David Tiller, commercial and propositions director at Quilter, is not convinced by all the M&A activity. He says: "Consolidation in the platform space has largely been driven by desperate buyers.

"Buyers are desperate because they’ve seen how resilient the platform market has been since the start of the pandemic, and we’re seeing firms that have historically operated as a wholesale business seek to fast-track growth through M&A activity.

"The firms that have historically operated as wholesale businesses have struggled to gain access to customers and so M&A is seen as the answer."

However, he adds: "Desperate buyers are rarely the smartest buyers, and running a platform is a very different proposition than anything in the wholesale space."

Patrick Mill, chief executive of Novia, says it is too soon to claim platforms have nowhere to go now but consolidation. 

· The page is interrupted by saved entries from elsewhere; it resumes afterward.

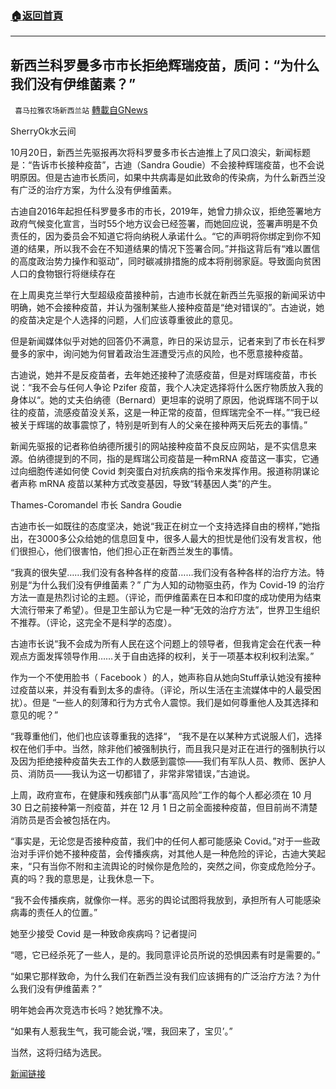 ###  [:house:返回首頁](https://github.com/ourhimalayas/txt)
---


## 新西兰科罗曼多市市长拒绝辉瑞疫苗，质问：“为什么我们没有伊维菌素？”
` 喜马拉雅农场新西兰站` [轉載自GNews](https://gnews.org/zh-hans/1605773/)

SherryOk水云间

10月20日，新西兰先驱报再次将科罗曼多市长古迪推上了风口浪尖，新闻标题是：“告诉市长接种疫苗”，古迪（Sandra Goudie）不会接种辉瑞疫苗，也不会说明原因。但是古迪市长质问，如果中共病毒是如此致命的传染病，为什么新西兰没有广泛的治疗方案，为什么没有伊维菌素。

古迪自2016年起担任科罗曼多市的市长，2019年，她曾力排众议，拒绝签署地方政府气候变化宣言，当时55个地方议会已经签署，而她回应说，签署声明是不负责任的，因为委员会不知道它将向纳税人承诺什么。“它的声明将你绑定到你不知道的结果，所以我不会在不知道结果的情况下签署合同。”并指这背后有“难以置信的高度政治势力操作和驱动”，同时碳减排措施的成本将削弱家庭。导致面向贫困人口的食物银行将继续存在

在上周奥克兰举行大型超级疫苗接种前，古迪市长就在新西兰先驱报的新闻采访中明确，她不会接种疫苗，并认为强制某些人接种疫苗是“绝对错误的”。古迪说，她的疫苗决定是个人选择的问题，人们应该尊重彼此的意见。

但是新闻媒体似乎对她的回答仍不满意，昨日的采访显示，记者来到了市长在科罗曼多的家中，询问她为何冒着政治生涯遭受污点的风险，也不愿意接种疫苗。

古迪说，她并不是反疫苗者，去年她还接种了流感疫苗，但是对辉瑞疫苗，市长说：“我不会与任何人争论 Pzifer 疫苗，我个人决定选择将什么医疗物质放入我的身体以“。她的丈夫伯纳德（Bernard）更坦率的说明了原因，他说辉瑞不同于以往的疫苗，流感疫苗没关系，这是一种正常的疫苗，但辉瑞完全不一样。”“我已经被关于辉瑞的故事震惊了，特别是听到有人的父亲在接种两天后死去的事情。”

新闻先驱报的记者称伯纳德所援引的网站接种疫苗不良反应网站，是不实信息来源。伯纳德提到的不同，指的是辉瑞公司疫苗是一种mRNA 疫苗这一事实，它通过向细胞传递如何使 Covid 刺突蛋白对抗疾病的指令来发挥作用。报道称阴谋论者声称 mRNA 疫苗以某种方式改变基因，导致“转基因人类”的产生。

Thames-Coromandel 市长 Sandra Goudie

古迪市长一如既往的态度坚决，她说“我正在树立一个支持选择自由的榜样，”她指出，在3000多公众给她的信息回复中，很多人最大的担忧是他们没有发言权，他们很担心，他们很害怕，他们担心正在新西兰发生的事情。

“我真的很失望……我们没有各种各样的疫苗……我们没有各种各样的治疗方法。特别是“为什么我们没有伊维菌素？” 广为人知的动物驱虫药，作为 Covid-19 的治疗方法一直是热烈讨论的主题。（评论，而伊维菌素在日本和印度的成功使用为结束大流行带来了希望）。但是卫生部认为它是一种“无效的治疗方法”，世界卫生组织不推荐。（评论，这完全不是科学的态度）。

古迪市长说“我不会成为所有人民在这个问题上的领导者，但我肯定会在代表一种观点方面发挥领导作用……关于自由选择的权利，关于一项基本权利权利法案。”

作为一个不使用脸书（ Facebook ）的人，她声称自从她向Stuff承认她没有接种过疫苗以来，并没有看到太多的虐待。（评论，所以生活在主流媒体中的人最受困扰）。但是 “一些人的刻薄和行为方式令人震惊。我们是如何尊重他人及其选择和意见的呢？”

“我尊重他们，他们也应该尊重我的选择“， “我不是在以某种方式说服人们，选择权在他们手中。当然，除非他们被强制执行，而且我只是对正在进行的强制执行以及因为拒绝接种疫苗失去工作的人数感到震惊——我们有军队人员、教师、医护人员、消防员——我认为这一切都错了，非常非常错误，”古迪说。

上周，政府宣布，在健康和残疾部门从事“高风险”工作的每个人都必须在 10 月 30 日之前接种第一剂疫苗，并在 12 月 1 日之前全面接种疫苗，但目前尚不清楚消防员是否会被包括在内。

“事实是，无论您是否接种疫苗，我们中的任何人都可能感染 Covid。”对于一些政治对手评价她不接种疫苗，会传播疾病，对其他人是一种危险的评论，古迪大笑起来，“只有当你不附和主流舆论的时候你是危险的，突然之间，你变成危险分子。真的吗？我的意思是，让我休息一下。

“我不会传播疾病，就像你一样。恶劣的舆论试图将我放到，承担所有人可能感染病毒的责任人的位置。”

她至少接受 Covid 是一种致命疾病吗？记者提问

“嗯，它已经杀死了一些人，是的。我同意评论员所说的恐惧因素有时是需要的。”

“如果它那样致命，为什么我们在新西兰没有我们应该拥有的广泛治疗方法？为什么我们没有伊维菌素？”

明年她会再次竞选市长吗？她犹豫不决。

“如果有人惹我生气，我可能会说，’嘿，我回来了，宝贝’。”

当然，这将归结为选民。

[新闻链接](https://www.stuff.co.nz/national/health/coronavirus/126714541/tell-the-mayor-to-get-vaccinated-sandra-goudie-wont-take-the-pfizer-vaccine-and-wont-say-why)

He notes: "Consolidation is likely to be an important feature going forward, but it shouldn’t be at the expense of innovation."

According to him, while financial planners become more innovative and "radical" in the range of services they provide, so too must platforms "respond accordingly" to remain relevant to their audience.

So does he feel that there is plenty of wriggle room on that so-called S-curve?

Mill adds: "With more than £560bn on retail advised platforms, it’s safe to say they are firmly established. And with projections of this growing to more than £1.4tn in the next five years, there seems to be no evidence of a slowdown in growth or momentum."

Tiller states it is "outrageous" to suggest innovation has stagnated. 

He says: "Innovation is an evolutionary imperative that remains in our DNA, so to suggest this will just stop is pretty outrageous.

"Innovation is being fuelled and accelerated by new and ever-evolving technology. In this fast-paced digital environment, if platforms want to remain successful and relevant, they must improve their technological offerings."

Andy Back, chief commercial officer at Multrees, agrees. "Innovation never stops; it is a constant, and always will be. Advisers need to be agile and investors expect innovation as the technology they use and the technology landscape around them continues to change."

According to Mill, innovation will "continue to be a priority for those platforms that see value in helping financial planners successfully scale their advice processes", although he adds that "not all do".